Not putting these newbies in quarantine, especially after what you just went through is not the smartest idea.

I think you can expect a train wreck, but that's just me. You should return the fish, get only what you wanted in the first place, quarantine them and go from there.

Since you can't diagnose what the problem was when your fish died, it makes little sense to medicate the tank. You don't know what you're medicating against.
  • #3
+1 to Lynda. Take the fish back to the store, this time, go yourself, and get what you really need for your tank.
  • #4
So what size is the tank? Parameters?
Oh, welcome!!
  • Thread Starter
  • #5

And I forgot the type of pleco, but it doesn't look like the common pleco. It has gold stripes all across it. She told me "the guy at the pet store said it only grows to be 4" long."

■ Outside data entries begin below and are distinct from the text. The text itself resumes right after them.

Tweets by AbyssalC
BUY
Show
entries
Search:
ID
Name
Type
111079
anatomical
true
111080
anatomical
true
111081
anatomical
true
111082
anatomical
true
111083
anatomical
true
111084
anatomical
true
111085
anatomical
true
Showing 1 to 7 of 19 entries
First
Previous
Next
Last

Edited to say: Nevermind, just remembered. It's a clown pleco.
  • Thread Starter
  • #6
Once I stopped and thought about it.... these answers aren't really helpful at all.

All I really wanted to know, is if medicating for only four days - with healthy fish - would keep them from getting the disease.

It wasn't my intention that these new fish arrived. And they had already been released into my tank (it happened yesterday). When I called the store about taking it back, their answer was "we'll refund you if they are dead, but we don't want them back, because they might introduce the disease to our tanks". So... that's not possible. I didn't think it was. Asking a store to take back a fish from a diseased TANK is a bad idea anyway, to all of the other customers that may buy a fish from them. Taking them back is a horrible idea!

And I had already pointed out that male bettas can't live with another betta. At all. Female are so-so, but males, definitely not. HOWEVER, this time I can have her put the male in it's own bowl (and she did) and the female can go in with the other fish. And since putting them in yesterday, the female betta and the angelfish get along just fine. The pleco... well, he's just THERE, anyway.

And the bio-load is actually LESS than what I had. My angelfish were almost full-grown. These are babies. I also had three, she only brought two home. She did get the pleco (clown pleco) and a female betta, but the sheer size of all of these fish were nothing compared to my angelfish.

I KNOW not putting these fish in quarantine wasn't a "smart" idea, and I thank you for the insinuation that I did the opposite. But I didn't expect any new fish, and had nothing to quarantine them in.

As for the sense in medicating the tank, the medication she got is a single tablet meant to treat fungus, bacteria, parasites, and all. It's called Tetra Lifeguard All-In-One treatment. So even without diagnosing what it was, I'm pretty sure there's a good chance this will treat it - and then some.

My question was simply whether or not anyone thought that missing the fifth day of treatment might still work, since the NEW fish being introduced are healthy. What are they odds that the new fish will be okay with only four days of treatment, instead of five?
  • #7
medicating for only four days - with healthy fish - would keep them from getting the disease.

No. It only works if the fish is already sick. As with any medication, follow the directions and use it for the stated length of time.

There's nothing wrong with prophylactically treating new fish. A lot of aquarists do, including me. Just use the medication according to the directions.